The classic ice berg model of education mentions that the common lecture is just the tip of the iceberg, while the actual learning, happens behind the scenes, when student delves deeper to understand the material , encounters problem sets and addresses those learning breakdowns. That’s what constitutes the bulk of learning and that’s where we need more human stories.

We are not ready for to replace the traditional degrees with online certificate courses, but we’re definitely gearing towards collectively sharing and learning from the internet.

Students no longer need a linear format of learning and where once they encounter a learning breakdown, which not addressed in traditional learning ruins their entire learning experience.

But if the professor was able to create a detour to change this experience into adaptive learning.
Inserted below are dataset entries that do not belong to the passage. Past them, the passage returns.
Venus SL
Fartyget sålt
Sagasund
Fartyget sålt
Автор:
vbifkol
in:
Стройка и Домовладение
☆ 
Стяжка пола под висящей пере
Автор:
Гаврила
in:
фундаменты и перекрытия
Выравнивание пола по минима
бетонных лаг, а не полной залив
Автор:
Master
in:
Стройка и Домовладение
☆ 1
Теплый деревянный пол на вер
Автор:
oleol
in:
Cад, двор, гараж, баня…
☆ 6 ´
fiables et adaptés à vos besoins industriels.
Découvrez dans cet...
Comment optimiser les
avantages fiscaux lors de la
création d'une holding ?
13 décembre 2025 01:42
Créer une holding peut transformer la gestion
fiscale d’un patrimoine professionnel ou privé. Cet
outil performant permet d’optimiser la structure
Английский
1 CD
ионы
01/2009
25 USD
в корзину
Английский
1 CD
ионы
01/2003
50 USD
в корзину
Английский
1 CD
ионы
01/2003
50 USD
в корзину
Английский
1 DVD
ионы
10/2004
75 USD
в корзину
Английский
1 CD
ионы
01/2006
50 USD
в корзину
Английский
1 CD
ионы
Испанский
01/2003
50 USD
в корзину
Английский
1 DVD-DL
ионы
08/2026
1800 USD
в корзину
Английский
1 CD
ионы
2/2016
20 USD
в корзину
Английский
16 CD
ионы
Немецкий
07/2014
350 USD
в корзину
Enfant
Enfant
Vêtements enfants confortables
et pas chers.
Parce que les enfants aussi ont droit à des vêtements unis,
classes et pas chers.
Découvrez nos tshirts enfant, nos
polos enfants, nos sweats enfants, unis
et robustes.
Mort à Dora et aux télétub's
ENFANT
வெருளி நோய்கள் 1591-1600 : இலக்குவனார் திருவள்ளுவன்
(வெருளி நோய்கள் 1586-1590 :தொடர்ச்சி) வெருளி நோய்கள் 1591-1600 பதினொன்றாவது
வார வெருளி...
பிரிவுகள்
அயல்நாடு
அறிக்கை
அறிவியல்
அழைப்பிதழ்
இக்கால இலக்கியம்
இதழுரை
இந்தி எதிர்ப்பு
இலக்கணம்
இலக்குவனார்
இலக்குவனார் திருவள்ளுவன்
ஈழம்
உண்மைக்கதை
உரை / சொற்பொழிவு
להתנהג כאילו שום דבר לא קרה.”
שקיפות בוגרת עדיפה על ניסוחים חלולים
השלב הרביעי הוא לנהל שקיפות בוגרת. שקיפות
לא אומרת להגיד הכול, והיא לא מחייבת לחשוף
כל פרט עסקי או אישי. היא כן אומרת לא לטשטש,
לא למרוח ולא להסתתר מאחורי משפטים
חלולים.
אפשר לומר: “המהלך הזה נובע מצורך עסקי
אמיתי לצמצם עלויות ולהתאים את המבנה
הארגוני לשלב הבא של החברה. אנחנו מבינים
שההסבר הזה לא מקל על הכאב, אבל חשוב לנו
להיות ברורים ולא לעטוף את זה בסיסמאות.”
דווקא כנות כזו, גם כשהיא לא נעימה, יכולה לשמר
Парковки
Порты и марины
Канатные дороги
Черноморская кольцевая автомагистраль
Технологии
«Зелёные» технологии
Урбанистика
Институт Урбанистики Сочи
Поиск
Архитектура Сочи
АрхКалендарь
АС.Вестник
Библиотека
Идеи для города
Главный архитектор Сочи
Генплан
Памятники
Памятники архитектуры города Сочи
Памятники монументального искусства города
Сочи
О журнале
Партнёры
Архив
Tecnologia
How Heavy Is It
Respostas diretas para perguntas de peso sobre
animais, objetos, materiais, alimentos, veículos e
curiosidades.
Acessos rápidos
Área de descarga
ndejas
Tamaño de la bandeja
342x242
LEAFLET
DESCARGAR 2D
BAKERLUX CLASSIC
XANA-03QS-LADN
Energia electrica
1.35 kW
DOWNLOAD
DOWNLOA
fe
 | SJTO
when all the original dependencies have been meet, they can return to the original content and hopefully understand it better this time, that’s technology helping real education.

Providing one on one experiences and addressing the learning breakdowns more efficiently is the biggest challenge for e-learning today and click fixes aren’t the real solution.

We can only solve this through massive adaptive interactive text (MAITS). The building blocks of this system of blended learning should be laid in accordance with how a student approaches the concept, not breaking it from top-down.

I mean if we have personalisation for Netflix and Spotify, then why not for education?

Back in 1492, they said the printed books will disappear and in 2012 they asked for massive open online courses (look up MOOCS) to disappear; A new way of disseminating knowledge has always been questioned throughout history.

But probably through practice, we’d able to refine e-learning just like our textbooks. There have been examples in the western digital learning environment, of crowd funded open learning where over 200 blogposts were created even before the course started. The students connected and took education to places where the professor himself couldn’t have. They became net worked learners who defied the constraints of a physical classroom.

So the question really is not why or why not, it is how.